How to complete this task →
Retype the records below word for word and omit any image.

*** Information given ***

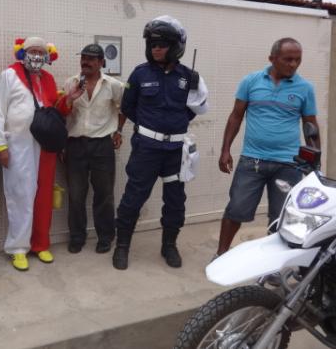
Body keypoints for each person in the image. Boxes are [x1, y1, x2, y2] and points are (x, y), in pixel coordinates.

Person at [113, 15, 208, 270]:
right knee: (133, 197)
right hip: (146, 149)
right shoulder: (140, 73)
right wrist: (150, 127)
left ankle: (169, 246)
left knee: (175, 200)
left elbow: (195, 109)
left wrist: (173, 126)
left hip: (176, 152)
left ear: (176, 46)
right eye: (153, 43)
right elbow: (128, 107)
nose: (156, 48)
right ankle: (122, 246)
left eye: (162, 44)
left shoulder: (189, 77)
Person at [216, 37, 319, 256]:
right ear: (272, 59)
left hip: (289, 165)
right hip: (252, 161)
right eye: (288, 59)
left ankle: (274, 264)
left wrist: (314, 163)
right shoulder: (251, 82)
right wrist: (225, 150)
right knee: (236, 210)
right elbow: (235, 116)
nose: (293, 64)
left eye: (297, 60)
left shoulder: (305, 88)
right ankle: (220, 254)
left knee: (281, 217)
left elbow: (310, 124)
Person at [0, 37, 80, 271]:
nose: (37, 56)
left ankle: (40, 244)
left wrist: (68, 99)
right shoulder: (9, 76)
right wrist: (0, 146)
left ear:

*** End of Information given ***

Response to the task →
Body keypoints for each person in the image. Boxes are [x1, y1, x2, y2] and points are (x, y), in pixel coordinates.

Person at [113, 15, 208, 270]:
right knee: (133, 197)
right hip: (146, 149)
right shoulder: (140, 73)
right wrist: (150, 127)
left ankle: (169, 246)
left knee: (175, 200)
left elbow: (195, 109)
left wrist: (173, 126)
left hip: (176, 152)
left ear: (176, 46)
right eye: (153, 43)
right elbow: (128, 107)
nose: (156, 48)
right ankle: (122, 246)
left eye: (162, 44)
left shoulder: (189, 77)
Person at [216, 37, 319, 256]:
right ear: (272, 59)
left hip: (289, 165)
right hip: (252, 161)
right eye: (288, 59)
left ankle: (274, 264)
left wrist: (314, 163)
right shoulder: (251, 82)
right wrist: (225, 150)
right knee: (236, 210)
right elbow: (235, 116)
nose: (293, 64)
left eye: (297, 60)
left shoulder: (305, 88)
right ankle: (220, 254)
left knee: (281, 217)
left elbow: (310, 124)
Person at [0, 37, 80, 271]:
nose: (37, 56)
left ankle: (40, 244)
left wrist: (68, 99)
right shoulder: (9, 76)
right wrist: (0, 146)
left ear:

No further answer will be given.